After the camp the Yirralka Rangers came to Ngukurr, many for the first time, and participated in an ALA workshop led by Rebecca Pirzl with input from Julie Roy, Yugul Mangi senior woman ranger. We downloaded the camera trap photos and shared all photos and videos with each other.
All the ladies had a fantastic time learning from each other and experiencing Country that many had never been to before. Although we only found a few animal species and common plant species, they were all significant records due to the lack of surveys in this area in the past. The knowledge exchange was deemed a success with annual exchanges and the need for more cross-cultural biodiversity surveys discussed.
Banbai nation people at Wattleridge Indigenous Protected Area in northern New South Wales are working with Michelle McKemey at the University of New England to develop season and fire calendars.
The calendars represent annual seasonal changes as well as biocultural factors that indicate the right, and wrong, time to burn. They are developed using results of ecological experiments, literature reviews, observations and cultural knowledge gathered through interviews. For more information read WINBA = FIRE, the Wattleridge IPA Fire and Seasons Calendar. The development of the WINBA = FIRE, Wattleridge Fire and Seasons calendar has been supported by the Firesticks Project.

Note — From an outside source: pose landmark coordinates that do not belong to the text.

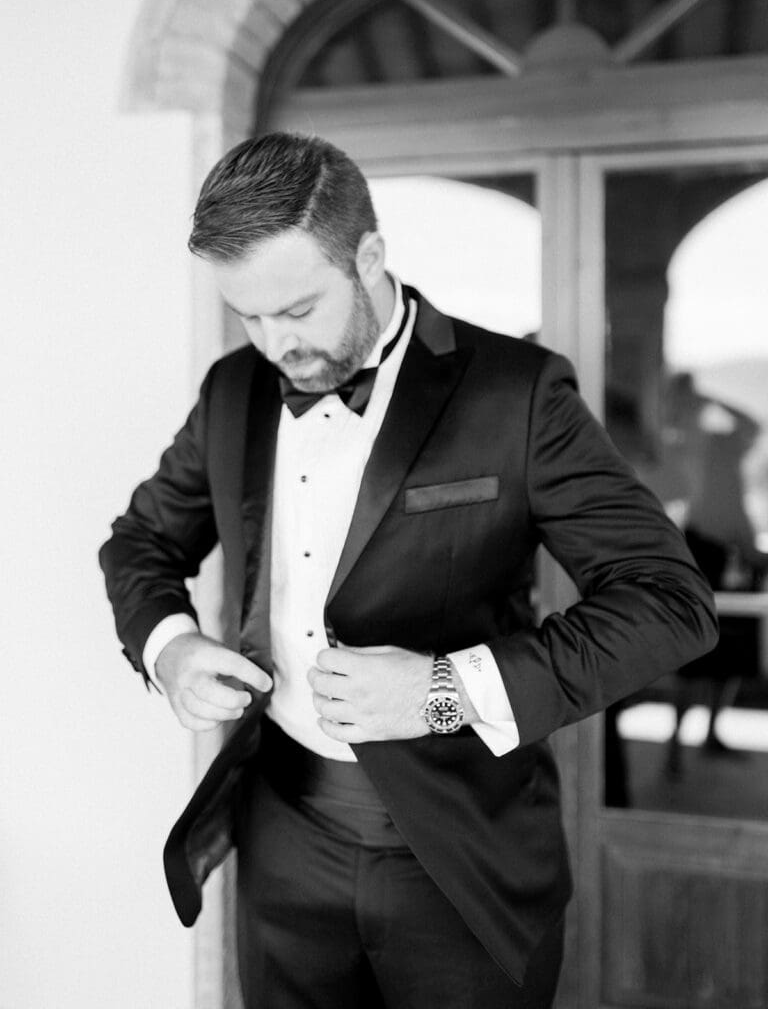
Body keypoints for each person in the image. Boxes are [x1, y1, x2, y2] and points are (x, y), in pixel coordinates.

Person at [99, 132, 718, 1009]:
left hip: (462, 857)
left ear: (371, 256)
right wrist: (171, 649)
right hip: (280, 835)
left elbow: (670, 604)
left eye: (300, 309)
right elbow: (139, 541)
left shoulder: (519, 394)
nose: (275, 344)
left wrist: (438, 690)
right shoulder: (234, 390)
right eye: (249, 315)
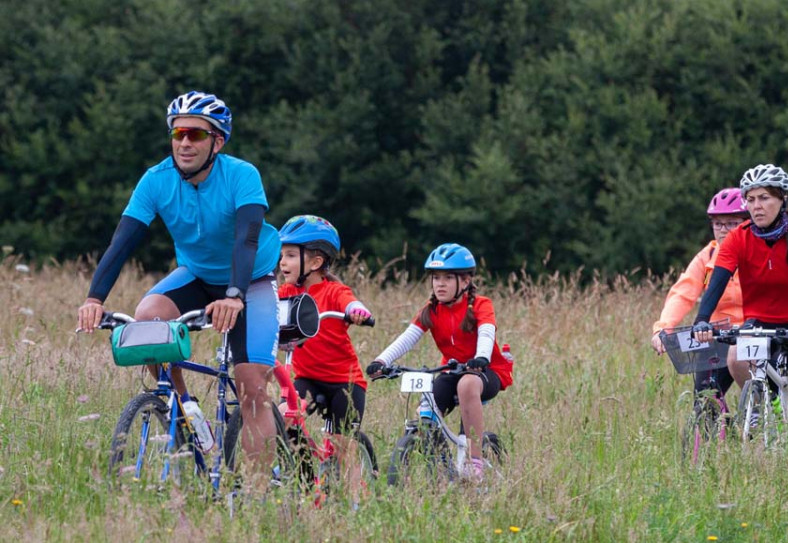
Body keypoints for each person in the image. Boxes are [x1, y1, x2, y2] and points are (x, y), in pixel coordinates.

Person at [76, 91, 281, 492]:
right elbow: (121, 244)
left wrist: (235, 294)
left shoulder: (242, 175)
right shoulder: (156, 181)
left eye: (196, 135)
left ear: (217, 142)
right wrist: (93, 298)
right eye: (177, 133)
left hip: (251, 279)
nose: (184, 142)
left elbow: (247, 241)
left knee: (251, 384)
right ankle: (185, 406)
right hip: (198, 275)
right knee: (148, 318)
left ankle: (258, 497)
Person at [692, 164, 788, 434]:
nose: (757, 206)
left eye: (764, 198)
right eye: (751, 200)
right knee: (734, 358)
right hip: (759, 321)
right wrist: (702, 321)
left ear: (782, 199)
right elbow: (716, 284)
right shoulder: (738, 238)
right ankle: (759, 407)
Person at [366, 243, 513, 483]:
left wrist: (481, 357)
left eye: (447, 278)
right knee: (426, 408)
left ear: (465, 281)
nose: (439, 284)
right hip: (452, 370)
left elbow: (487, 332)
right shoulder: (432, 310)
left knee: (467, 384)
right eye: (435, 278)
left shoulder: (480, 305)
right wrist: (381, 360)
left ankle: (474, 463)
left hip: (486, 370)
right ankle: (439, 468)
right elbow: (408, 338)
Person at [276, 214, 372, 503]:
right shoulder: (285, 293)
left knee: (344, 446)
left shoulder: (333, 291)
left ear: (316, 262)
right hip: (308, 379)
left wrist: (357, 311)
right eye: (281, 255)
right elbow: (265, 309)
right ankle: (308, 488)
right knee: (286, 419)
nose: (283, 262)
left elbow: (350, 302)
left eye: (291, 255)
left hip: (346, 383)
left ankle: (358, 504)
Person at [651, 187, 748, 398]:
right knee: (705, 398)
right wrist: (663, 328)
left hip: (754, 333)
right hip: (717, 335)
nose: (724, 230)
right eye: (718, 224)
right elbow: (682, 293)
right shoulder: (708, 256)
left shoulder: (759, 252)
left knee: (759, 397)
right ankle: (725, 431)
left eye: (732, 223)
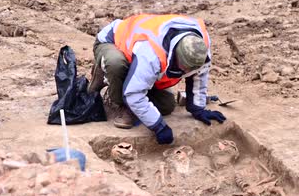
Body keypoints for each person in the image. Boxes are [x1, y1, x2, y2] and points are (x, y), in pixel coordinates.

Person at [88, 14, 226, 145]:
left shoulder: (201, 47)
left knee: (166, 106)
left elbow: (199, 75)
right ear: (175, 55)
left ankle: (132, 79)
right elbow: (134, 94)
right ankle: (108, 80)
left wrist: (198, 108)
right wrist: (159, 126)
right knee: (116, 65)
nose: (187, 72)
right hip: (113, 41)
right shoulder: (152, 53)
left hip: (139, 56)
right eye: (185, 67)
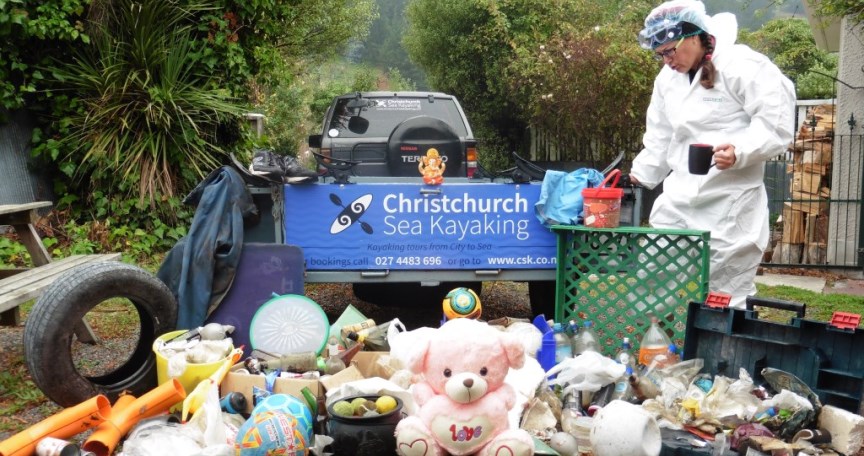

The ALA is working with Michelle and her Indigenous collaborators to test an ALA prototype for an online interactive Indigenous seasonal calendar. This online platform will visualise and reflect the Indigenous knowledge contained within seasonal calendars and the context for which they were developed. The project will also create some opportunities for two-way sharing by linking to other biodiversity information contained in the ALA.
This work is part ALA’s Indigenous Ecological Knowledge plan which is exploring the role of various information management platforms in bridging the boundaries between traditional Indigenous knowledge and western science.